=== How to complete this task ===
Print the entries in full, word for word, but not the pictures.

........

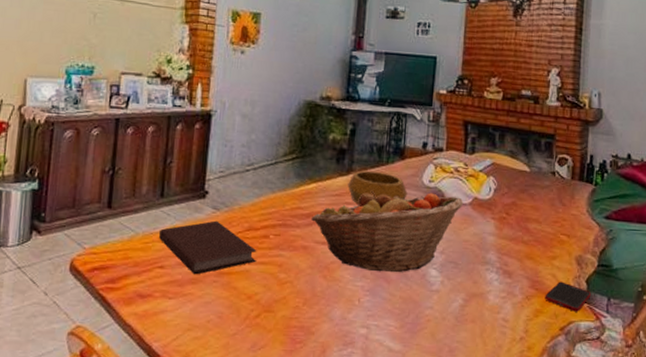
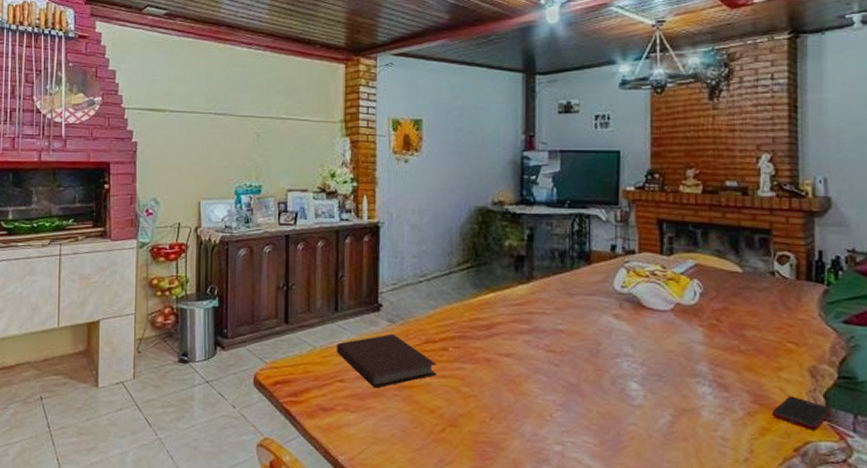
fruit basket: present [310,190,463,272] -> none [491,298,663,386]
decorative bowl: present [347,170,408,204] -> none [529,277,597,313]

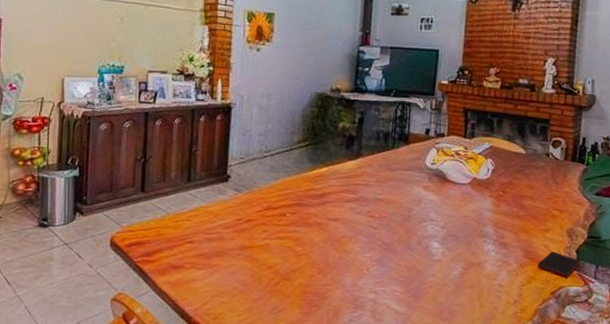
notebook: present [337,333,437,389] -> none [188,201,275,249]

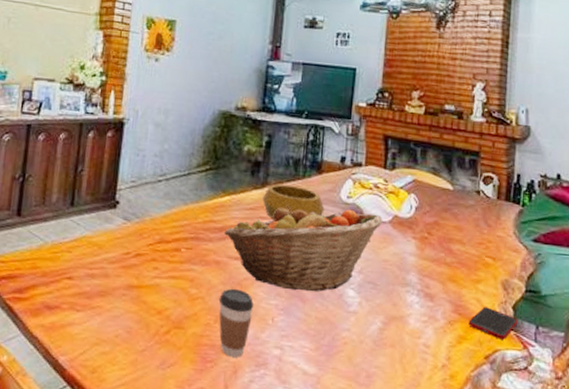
coffee cup: none [320,245,352,302] -> present [218,288,254,358]
fruit basket: none [323,172,463,245] -> present [223,205,383,291]
decorative bowl: none [356,155,412,185] -> present [262,184,325,219]

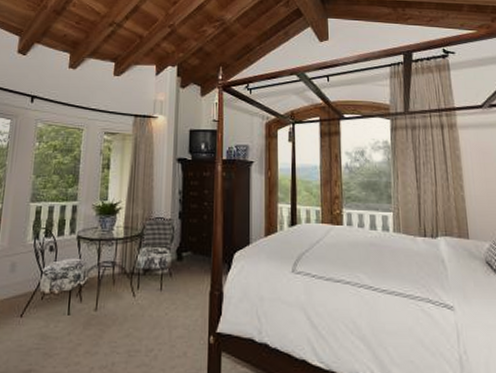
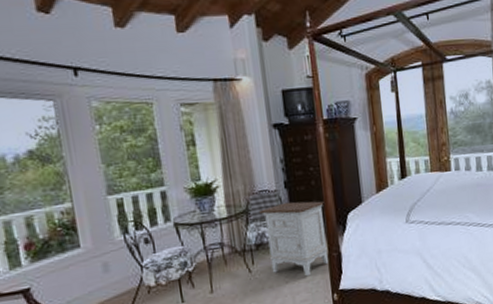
nightstand: none [151,232,213,312] -> present [258,201,328,277]

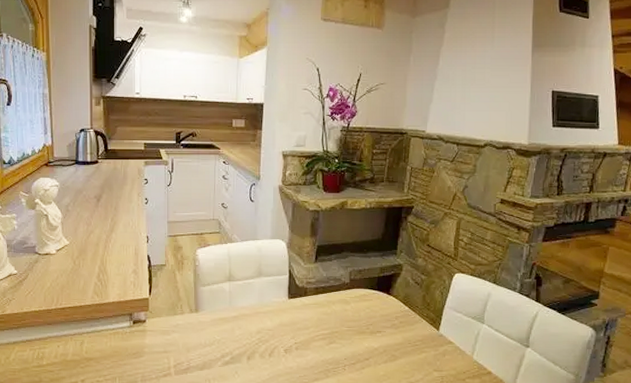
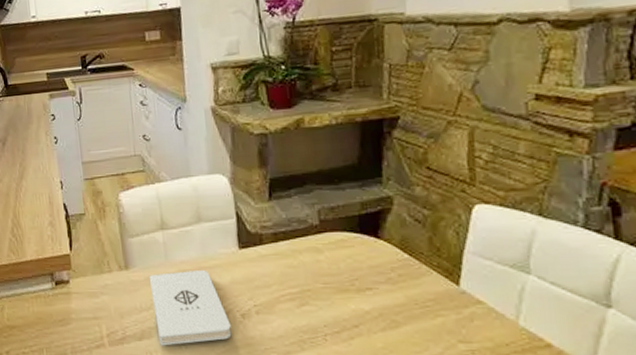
notepad: none [214,314,275,375] -> present [149,269,232,346]

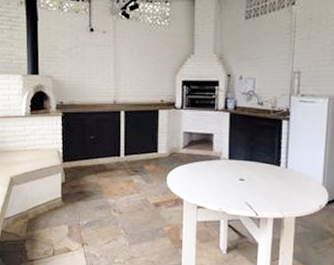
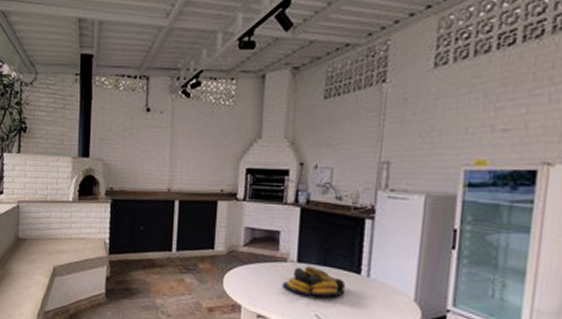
fruit bowl: none [217,162,269,187] -> present [282,265,346,297]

........

=== Task result ===
fruit basket: present [310,190,463,272] -> none [491,298,663,386]
decorative bowl: present [347,170,408,204] -> none [529,277,597,313]

notebook: present [337,333,437,389] -> none [188,201,275,249]

coffee cup: none [320,245,352,302] -> present [218,288,254,358]
fruit basket: none [323,172,463,245] -> present [223,205,383,291]
decorative bowl: none [356,155,412,185] -> present [262,184,325,219]

nightstand: none [151,232,213,312] -> present [258,201,328,277]

notepad: none [214,314,275,375] -> present [149,269,232,346]

fruit bowl: none [217,162,269,187] -> present [282,265,346,297]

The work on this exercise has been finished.